I got this three questions and think I should answer those here because the topic might be interesting to other people as well...
1.- Could I
consider the following examples (VAR5-Alk-NA 170001 (Classified unknown); VAR5-Alk-NA and VAR5-Alk-unknown) as unknown or do they mean something different?
[JH]
These terms do all refer to a unknown compound. This just
points to a lack in annotation. As we also ask other laboratories for their spectral
libraries it may happen that users use different terms. However, in your
example with
NA170001 (classified unknown) Joachim Kopka tried to
highlight, that there is a chance of identification either as "[C5H12O5
(5TMS)|C20H52O5Si5]" or "[Pentitol (5TMS)|C20H52O5Si5]".
2.- Sometimes
the compounds are label as True-VAR5-Alk, False-VAR5-Alk and Pred-VAR5-Alk. can I understand that the
database was not curate? therefore
there are some False.

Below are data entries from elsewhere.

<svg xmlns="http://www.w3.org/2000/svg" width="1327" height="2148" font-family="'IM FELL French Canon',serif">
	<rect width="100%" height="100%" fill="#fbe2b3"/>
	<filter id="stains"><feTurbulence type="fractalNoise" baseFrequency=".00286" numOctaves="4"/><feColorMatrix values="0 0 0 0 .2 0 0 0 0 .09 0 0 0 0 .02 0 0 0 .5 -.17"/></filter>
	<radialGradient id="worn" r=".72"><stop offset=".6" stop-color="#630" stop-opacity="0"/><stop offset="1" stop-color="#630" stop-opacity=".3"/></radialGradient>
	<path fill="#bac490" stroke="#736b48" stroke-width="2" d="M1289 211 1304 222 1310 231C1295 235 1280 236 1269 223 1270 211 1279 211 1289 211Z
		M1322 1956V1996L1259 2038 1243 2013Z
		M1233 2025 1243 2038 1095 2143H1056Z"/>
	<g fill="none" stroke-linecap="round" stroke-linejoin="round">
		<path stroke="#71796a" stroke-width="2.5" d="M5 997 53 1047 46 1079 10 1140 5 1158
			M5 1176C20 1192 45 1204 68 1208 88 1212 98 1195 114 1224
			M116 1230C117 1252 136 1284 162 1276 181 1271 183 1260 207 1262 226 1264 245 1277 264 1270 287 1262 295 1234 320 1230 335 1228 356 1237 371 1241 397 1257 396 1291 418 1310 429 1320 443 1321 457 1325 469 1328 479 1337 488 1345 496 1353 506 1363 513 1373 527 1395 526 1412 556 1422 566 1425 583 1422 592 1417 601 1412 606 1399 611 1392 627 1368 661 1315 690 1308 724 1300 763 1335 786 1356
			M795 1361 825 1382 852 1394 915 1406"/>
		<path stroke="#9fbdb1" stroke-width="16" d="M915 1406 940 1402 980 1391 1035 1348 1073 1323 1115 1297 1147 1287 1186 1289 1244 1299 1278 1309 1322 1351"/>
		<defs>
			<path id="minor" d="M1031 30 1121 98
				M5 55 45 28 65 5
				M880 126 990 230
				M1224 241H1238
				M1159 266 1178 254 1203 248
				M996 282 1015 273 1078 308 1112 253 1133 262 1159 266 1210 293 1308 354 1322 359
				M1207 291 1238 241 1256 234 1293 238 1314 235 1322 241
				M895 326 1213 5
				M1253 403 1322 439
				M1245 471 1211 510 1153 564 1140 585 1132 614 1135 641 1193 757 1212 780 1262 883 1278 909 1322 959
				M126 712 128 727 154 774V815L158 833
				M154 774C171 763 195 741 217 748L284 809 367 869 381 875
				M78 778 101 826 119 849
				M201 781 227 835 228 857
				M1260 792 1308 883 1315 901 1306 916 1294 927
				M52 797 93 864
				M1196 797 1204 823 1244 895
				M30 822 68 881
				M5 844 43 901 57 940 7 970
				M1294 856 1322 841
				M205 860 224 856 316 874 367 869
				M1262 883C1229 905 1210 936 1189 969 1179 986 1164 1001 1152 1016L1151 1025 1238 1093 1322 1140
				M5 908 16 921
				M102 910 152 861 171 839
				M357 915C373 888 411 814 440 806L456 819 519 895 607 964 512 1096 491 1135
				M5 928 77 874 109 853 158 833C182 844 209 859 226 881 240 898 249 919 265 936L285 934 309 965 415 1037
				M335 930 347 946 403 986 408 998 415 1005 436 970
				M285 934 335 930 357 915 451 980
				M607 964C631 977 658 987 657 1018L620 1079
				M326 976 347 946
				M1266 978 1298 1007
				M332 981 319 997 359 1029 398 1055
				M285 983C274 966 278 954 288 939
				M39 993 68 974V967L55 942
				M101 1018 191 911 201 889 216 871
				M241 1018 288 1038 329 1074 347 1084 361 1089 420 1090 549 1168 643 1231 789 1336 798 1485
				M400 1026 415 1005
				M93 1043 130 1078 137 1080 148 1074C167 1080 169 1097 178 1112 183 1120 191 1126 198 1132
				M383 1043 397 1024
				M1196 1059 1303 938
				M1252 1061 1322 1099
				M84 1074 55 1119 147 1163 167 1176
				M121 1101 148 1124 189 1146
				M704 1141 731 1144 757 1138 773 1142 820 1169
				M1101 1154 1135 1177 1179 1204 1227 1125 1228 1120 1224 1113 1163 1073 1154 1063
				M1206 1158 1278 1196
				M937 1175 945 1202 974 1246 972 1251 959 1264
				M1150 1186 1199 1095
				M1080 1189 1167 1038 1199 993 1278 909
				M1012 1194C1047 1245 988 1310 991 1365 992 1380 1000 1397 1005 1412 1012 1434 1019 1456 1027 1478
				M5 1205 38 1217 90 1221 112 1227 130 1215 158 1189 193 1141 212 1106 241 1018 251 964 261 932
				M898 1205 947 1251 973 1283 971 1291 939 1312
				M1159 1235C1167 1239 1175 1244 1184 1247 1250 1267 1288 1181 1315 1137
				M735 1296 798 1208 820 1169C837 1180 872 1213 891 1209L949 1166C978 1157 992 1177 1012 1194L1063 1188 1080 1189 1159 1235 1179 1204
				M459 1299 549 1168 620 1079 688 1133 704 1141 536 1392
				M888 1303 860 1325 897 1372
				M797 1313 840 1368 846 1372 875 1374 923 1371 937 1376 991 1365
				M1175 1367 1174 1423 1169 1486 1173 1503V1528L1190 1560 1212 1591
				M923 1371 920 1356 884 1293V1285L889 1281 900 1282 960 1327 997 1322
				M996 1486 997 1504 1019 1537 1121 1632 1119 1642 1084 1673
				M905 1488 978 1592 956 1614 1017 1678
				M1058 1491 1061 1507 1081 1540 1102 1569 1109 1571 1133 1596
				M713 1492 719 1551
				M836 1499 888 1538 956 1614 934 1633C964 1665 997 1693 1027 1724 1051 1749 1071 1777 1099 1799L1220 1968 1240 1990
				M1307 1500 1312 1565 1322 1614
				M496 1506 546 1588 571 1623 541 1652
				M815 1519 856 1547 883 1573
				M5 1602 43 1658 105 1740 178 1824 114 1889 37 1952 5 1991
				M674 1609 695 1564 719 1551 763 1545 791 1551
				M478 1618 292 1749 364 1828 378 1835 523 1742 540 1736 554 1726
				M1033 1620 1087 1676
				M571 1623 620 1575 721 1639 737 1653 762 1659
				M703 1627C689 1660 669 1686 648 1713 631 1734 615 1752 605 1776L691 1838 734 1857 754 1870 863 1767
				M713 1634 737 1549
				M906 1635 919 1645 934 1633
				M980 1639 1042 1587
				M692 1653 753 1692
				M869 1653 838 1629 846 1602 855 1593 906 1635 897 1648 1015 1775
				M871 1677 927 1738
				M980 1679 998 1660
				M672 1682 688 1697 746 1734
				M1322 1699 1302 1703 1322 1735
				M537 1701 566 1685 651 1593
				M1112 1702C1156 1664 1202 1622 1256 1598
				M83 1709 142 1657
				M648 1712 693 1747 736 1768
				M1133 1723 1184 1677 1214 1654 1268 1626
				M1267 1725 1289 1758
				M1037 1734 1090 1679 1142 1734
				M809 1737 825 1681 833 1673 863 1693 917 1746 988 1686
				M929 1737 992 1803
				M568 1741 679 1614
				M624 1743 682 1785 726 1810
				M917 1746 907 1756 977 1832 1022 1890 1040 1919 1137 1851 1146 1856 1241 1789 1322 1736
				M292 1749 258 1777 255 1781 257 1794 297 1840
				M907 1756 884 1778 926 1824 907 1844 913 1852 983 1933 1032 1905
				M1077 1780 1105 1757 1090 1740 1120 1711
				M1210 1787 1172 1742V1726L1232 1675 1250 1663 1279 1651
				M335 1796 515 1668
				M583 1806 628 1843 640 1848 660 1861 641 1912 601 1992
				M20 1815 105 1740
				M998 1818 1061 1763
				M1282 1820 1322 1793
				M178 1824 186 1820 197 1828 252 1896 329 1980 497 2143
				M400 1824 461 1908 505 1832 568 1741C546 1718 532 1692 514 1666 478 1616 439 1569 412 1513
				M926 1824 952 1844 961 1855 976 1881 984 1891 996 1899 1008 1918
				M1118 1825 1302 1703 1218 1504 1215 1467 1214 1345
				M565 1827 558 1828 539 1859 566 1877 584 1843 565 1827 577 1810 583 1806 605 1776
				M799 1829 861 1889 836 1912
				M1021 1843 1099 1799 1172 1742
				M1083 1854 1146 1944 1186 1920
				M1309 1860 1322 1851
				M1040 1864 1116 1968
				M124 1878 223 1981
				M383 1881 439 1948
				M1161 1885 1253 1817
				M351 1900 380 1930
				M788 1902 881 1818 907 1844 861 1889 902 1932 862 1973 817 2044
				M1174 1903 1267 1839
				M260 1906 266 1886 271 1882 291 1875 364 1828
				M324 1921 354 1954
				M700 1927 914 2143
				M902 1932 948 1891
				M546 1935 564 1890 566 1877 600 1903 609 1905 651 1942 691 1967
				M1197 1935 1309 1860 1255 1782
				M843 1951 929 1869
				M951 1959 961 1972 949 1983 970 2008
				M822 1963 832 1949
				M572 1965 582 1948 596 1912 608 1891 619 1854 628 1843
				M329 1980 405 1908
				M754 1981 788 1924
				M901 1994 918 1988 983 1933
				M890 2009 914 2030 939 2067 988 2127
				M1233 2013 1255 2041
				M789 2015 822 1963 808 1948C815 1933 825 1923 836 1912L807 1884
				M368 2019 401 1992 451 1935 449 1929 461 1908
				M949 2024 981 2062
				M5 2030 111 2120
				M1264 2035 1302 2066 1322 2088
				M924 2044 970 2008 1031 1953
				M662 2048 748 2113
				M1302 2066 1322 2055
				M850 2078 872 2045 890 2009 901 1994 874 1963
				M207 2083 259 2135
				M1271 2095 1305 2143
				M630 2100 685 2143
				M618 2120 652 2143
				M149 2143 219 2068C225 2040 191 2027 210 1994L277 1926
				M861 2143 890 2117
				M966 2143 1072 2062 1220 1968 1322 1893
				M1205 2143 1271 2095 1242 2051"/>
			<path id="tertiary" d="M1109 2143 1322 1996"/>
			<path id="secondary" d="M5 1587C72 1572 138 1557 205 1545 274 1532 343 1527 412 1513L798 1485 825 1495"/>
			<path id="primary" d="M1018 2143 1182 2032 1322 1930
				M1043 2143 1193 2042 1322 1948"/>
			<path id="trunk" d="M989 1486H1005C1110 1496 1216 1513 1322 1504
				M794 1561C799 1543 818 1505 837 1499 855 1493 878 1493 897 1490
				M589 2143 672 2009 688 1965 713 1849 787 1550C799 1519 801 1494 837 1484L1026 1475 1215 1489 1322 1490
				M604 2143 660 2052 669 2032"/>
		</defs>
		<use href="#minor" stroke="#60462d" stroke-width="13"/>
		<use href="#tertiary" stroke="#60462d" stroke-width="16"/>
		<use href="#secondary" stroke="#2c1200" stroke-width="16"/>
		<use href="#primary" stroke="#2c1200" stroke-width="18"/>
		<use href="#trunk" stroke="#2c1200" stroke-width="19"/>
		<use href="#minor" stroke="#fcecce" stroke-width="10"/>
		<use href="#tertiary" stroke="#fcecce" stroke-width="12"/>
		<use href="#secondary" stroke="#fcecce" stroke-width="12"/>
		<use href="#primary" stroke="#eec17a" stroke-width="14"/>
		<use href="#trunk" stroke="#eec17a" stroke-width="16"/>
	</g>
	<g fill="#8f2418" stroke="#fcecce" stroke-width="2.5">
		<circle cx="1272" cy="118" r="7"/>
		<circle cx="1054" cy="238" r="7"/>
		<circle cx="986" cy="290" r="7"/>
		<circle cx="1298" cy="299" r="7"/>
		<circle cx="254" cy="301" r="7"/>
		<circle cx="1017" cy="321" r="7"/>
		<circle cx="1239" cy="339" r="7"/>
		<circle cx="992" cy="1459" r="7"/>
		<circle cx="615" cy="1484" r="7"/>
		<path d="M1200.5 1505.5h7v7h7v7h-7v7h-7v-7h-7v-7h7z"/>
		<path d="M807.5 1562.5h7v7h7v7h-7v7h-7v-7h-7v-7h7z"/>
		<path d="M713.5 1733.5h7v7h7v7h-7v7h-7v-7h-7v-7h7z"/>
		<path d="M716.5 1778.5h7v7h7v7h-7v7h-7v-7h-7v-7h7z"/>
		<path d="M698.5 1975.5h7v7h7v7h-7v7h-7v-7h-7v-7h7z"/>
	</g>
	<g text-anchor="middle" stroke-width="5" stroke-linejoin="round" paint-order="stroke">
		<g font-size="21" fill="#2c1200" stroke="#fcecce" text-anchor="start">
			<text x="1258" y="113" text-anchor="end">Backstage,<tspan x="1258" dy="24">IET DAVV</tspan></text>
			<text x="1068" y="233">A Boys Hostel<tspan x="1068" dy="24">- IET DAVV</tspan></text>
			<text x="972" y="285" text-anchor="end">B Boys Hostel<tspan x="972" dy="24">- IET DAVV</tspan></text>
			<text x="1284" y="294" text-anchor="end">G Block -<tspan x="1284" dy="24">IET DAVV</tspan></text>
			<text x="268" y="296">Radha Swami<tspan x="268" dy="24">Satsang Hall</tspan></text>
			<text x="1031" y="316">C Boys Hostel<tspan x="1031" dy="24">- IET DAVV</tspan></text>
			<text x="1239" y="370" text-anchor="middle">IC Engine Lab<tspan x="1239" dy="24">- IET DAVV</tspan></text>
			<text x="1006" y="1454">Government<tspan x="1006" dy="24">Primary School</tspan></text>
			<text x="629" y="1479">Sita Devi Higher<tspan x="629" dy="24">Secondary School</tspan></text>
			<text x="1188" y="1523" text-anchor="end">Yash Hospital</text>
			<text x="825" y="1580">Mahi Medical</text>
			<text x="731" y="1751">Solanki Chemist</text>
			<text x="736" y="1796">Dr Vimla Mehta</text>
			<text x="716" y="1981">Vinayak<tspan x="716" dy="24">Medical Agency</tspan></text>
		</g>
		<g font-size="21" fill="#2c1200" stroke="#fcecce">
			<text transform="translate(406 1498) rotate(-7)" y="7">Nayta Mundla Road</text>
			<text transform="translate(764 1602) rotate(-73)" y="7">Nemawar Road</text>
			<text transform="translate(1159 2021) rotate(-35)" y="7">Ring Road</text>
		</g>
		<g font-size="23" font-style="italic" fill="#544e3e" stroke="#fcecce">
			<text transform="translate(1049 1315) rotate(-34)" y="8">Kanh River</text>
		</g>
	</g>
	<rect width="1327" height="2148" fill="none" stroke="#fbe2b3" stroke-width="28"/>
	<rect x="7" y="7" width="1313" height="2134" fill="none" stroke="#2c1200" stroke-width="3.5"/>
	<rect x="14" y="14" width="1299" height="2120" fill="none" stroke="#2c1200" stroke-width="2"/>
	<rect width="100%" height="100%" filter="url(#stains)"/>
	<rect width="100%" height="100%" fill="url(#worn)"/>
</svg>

However the ones that are PRED (=predicted?)
Can i trust in this prediction? or do i need only to pay attention to the compounds that says true?
[JH]
This "True",
"False" and "pred" just refers to the Retention index. The
retention index is specific to the chromatographic setup. As the GMD is a
collection of reference spectra from different labs utilising different chromatographic
setups we differentiate the quality of the retention index values.
- "true" is the best
and refers to the fact, that this RI was actually experimentally observed on
this chromatographic setup.
- "pred" means
predicted and is the next lower quality level. Importing a library from a other
laboratory we can correlate the retention indexes values for all compounds
which were measured in both labs. Next we use this correlation (a polynomial
fitting or whatever) for a regression of the RIs from new Compounds in the
other laboratory's library into our own chromatographic system.
The quality of the retention
index values from such regression depends on the similarity of the chromatographic
variant in terms of column polarity, temperature programming and so on. This retention index prediction looks perfect,
however as can be seen from the plot, the estimated error in such an predicted
retention index is already too large for an automated spectral identification processing.
Nevertheless, it is a valuable information in the identification process of unknown
spectra.
A retention index prediction with a quality near to experimental observed retention indexes is shown in plot below.
If we don't have any experimentally measured retention index available, but can predict one from different chromatographic setups, we chose the one which makes the best sense from a chromatographic similarity point of view.As far as I understand this field, a final identification can only be
proofed by using authentic reference substances.
- "False" refers to the
fact, that we don't have a retention index available for the selected chromatographic
setup.
|
retention index regression between very similar chromatographic variants but different retention index markers. |
3.-PRED-Var5-Alk-Similar Does mean there is a
high probability that this compound will
be true?
[JH]
Again, predicted refers only to the retention index. And
"similar" comes from a user input. In this case it is a unknown
compound measured in a other lab with different chromatographic setup. That’s why
we just have a predicted RI available.
cheers,
Jan